Bab 53

1K 209 49
                                    

Suara dentam pintu tertutup menggaung kencang, diikuti benturan demi benturan yang tidak ada habisnya. Mereka berdua berhasil masuk, tanpa terluka, ke dalam ruangan kosong berbentuk lingkaran dengan lift menempel di seberang pintu.

Tubuh Fiona merosot ke lantai, merasakan kejang otot pada kedua betis. Dadanya naik turun dengan cepat, jari-jari tangannya mulai kebas, dan kepalanya terasa melayang tinggi ke atas awan. Walau begitu, dia tidak melupakan potongan tubuh Karo yang masih dicengkeramnya kuat tepat di siku.

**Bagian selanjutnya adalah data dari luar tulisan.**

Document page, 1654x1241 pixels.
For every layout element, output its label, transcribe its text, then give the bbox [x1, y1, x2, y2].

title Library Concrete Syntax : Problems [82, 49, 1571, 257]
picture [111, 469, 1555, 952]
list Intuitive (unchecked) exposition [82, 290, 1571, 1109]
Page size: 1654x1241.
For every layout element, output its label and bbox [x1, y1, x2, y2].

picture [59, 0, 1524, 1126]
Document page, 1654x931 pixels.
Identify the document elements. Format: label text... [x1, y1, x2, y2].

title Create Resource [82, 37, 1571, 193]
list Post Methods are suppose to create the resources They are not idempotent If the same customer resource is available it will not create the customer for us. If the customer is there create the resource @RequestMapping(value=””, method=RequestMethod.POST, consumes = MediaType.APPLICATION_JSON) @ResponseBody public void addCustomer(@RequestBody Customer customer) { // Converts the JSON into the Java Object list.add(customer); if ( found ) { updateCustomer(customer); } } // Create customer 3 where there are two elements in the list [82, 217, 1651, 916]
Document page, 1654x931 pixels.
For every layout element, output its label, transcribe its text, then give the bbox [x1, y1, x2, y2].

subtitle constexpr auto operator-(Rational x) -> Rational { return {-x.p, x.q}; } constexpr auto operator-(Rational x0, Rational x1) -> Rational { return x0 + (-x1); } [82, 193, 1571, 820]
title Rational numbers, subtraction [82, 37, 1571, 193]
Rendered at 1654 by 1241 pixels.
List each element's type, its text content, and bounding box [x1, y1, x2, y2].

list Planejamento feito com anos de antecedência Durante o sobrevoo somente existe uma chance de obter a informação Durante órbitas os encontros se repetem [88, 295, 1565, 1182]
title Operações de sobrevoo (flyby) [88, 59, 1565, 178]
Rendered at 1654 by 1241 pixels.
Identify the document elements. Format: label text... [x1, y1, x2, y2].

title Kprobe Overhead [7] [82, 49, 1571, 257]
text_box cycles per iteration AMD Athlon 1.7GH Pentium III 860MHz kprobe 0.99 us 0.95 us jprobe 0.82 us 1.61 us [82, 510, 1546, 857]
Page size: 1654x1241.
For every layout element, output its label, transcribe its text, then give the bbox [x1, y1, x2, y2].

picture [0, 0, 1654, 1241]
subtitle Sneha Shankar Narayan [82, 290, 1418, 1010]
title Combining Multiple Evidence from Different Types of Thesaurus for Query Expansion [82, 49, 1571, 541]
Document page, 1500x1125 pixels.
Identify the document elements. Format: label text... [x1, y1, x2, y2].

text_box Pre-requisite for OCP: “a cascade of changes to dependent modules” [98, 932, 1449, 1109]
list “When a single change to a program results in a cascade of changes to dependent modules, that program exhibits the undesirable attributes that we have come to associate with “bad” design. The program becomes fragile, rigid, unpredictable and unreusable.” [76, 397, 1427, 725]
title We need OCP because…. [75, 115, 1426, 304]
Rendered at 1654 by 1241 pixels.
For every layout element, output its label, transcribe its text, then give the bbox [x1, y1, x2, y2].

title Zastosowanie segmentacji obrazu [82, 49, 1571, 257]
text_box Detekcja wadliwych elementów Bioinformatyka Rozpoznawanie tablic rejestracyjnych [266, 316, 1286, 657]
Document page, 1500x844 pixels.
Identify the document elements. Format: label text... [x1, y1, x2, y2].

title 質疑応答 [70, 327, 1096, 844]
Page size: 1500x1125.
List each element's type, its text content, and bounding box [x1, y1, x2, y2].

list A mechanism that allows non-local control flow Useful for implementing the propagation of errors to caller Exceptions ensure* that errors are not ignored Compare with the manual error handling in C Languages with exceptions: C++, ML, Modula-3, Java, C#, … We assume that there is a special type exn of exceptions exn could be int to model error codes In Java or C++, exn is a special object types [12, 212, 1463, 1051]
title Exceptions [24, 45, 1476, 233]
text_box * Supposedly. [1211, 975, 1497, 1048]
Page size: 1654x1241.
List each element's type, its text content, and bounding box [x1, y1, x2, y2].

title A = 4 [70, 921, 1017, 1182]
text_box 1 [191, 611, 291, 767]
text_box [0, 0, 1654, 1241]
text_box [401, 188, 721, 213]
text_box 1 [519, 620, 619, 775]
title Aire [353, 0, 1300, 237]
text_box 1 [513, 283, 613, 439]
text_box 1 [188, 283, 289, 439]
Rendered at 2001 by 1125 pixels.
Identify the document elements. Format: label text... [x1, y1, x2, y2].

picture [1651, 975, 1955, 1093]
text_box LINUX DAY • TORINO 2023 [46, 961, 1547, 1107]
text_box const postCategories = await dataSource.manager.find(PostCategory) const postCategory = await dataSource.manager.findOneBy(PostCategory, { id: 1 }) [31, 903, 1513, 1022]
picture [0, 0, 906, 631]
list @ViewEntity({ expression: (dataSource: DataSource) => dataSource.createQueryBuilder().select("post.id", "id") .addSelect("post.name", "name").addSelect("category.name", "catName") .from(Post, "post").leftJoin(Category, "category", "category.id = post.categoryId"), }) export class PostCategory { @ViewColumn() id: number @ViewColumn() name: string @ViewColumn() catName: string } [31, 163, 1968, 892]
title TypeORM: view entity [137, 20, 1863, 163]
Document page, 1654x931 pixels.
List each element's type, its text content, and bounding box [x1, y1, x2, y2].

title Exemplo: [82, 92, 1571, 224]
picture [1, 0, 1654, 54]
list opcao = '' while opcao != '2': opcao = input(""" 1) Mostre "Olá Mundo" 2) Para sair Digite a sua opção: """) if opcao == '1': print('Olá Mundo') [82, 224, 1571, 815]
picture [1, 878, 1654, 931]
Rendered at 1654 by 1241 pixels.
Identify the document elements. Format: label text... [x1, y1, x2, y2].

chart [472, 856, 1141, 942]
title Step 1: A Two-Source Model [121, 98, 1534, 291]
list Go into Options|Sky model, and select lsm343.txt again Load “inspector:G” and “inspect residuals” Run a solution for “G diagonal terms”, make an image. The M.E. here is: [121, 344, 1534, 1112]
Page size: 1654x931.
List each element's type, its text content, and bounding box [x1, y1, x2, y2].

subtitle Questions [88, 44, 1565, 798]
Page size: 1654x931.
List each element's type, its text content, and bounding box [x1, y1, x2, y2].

Dari seberang, Troy memandangnya penuh waspada seakan-akan perempuan itu mampu membunuhnya jika dia lalai.

"Kenapa kamu melakukan itu?" tanya Gama dengan suara bergetar yang dipaksakan tenang. "Apa susahnya duduk dan menunggu di sini sampai aku kembali?"

"Membantumu tentunya. Bukannya kamu sendiri yang bilang kalau kita butuh dia untuk keluar dari sini?" Fiona mengulang apa yang Gama ucapkan terakhir kalinya sebelum menyelamatkan Karo.

"Bukan itu, kamu bisa saja terbunuh di sana!" Gama mulai menjawab penuh emosi. "Lagi pula, kita butuh dia utuh, bukan sebagian kecil dari tubuhnya."

"Sama saja. Mau utuh atau sebagian. Bukannya Minsana hanya perlu darahnya sebelum dia mati atau berubah," balas Fiona yang mulai teriritasi dengan argumentasi Gama.

"Tapi bukan itu begitu caranya, Fiona!" Untuk pertama kalinya Gama menaikkan suaranya kepada Fiona.

"Lalu bagaimana caranya, Sersan? Dia sudah digigit. Jika tangan yang belum terinfeksi tidak segera diputus, maka kita tidak akan mendapat apa-apa!" balas Fiona dengan suara yang sama tingginya.

"Ada cara la—"

"Aku tidak peduli cara lainnya. Apa pun akan aku lakukan, aku cuma mau keluar dari sini!" Dengan terengah-engah, jeritan Fiona memutus perkataan Gama.

"Itu tugasku untuk berpikir!"

"Hei hei, kalian berdua. Tenanglah." Troy menepuk bahu Gama yang bergetar marah.

Lift tiba-tiba terbuka dan Minsana menyeruak keluar bersama tas ransel yang bergoyang heboh di tangannya.

"Kamu mendapatkannya!" teriaknya penuh antusias. Sama sekali tidak menghiraukan atmosfer pertengkaran yang mengisi ruangan.

Duduk berjongkok di samping Fiona, Minsana buru-buru mengenakan sarung tangan lateks dan mengeluarkan tabung-tabung kecil beserta jarum suntik dari tas. 

"Syukurlah kamu bisa memotong tangannya tepat waktu." Minsana meneliti potongan tangan itu dengan teliti. "Kamu memotongnya di waktu yang tepat, Fiona. Jari-jemari dan telapak tangannya masih merona merah."

"Itu semua pertanda bagus?" Troy mendekat ke tempat kedua perempuan itu duduk.

"Tentu saja!" balas Minsana senang. "Sersan Troy, aku butuh sesuatu untuk mengikat kuat tangannya. Cepat!"

"Untuk apa mengikatnya? Dia tidak mungkin meloncat dan menggunakan jari-jarinya untuk lari, bukan?" jawabnya malas sambil melepas ikat pinggangnya.

"Tidak lucu, Sersan," balas Minsana ketus.

"Ini." Troy menyerahkan ikat pinggangnya ke Minsana yang kemudian digunakan untuk mengikat kencang di area atas lipatan siku.

Sementara Minsana sibuk mengumpulkan darah Karo. Gama—yang berdiri di belakang Minsana—tidak berhenti memandang Fiona. Masih belum ada kelembutan yang terpancar, hanya tilik tajam sedingin es.

Perempuan itu sadar Gama memberinya tatapan yang sama sekali tidak menyenangkan. Karena itu, Fiona yang tidak lagi memiliki kepentingan, beranjak ke arah lift.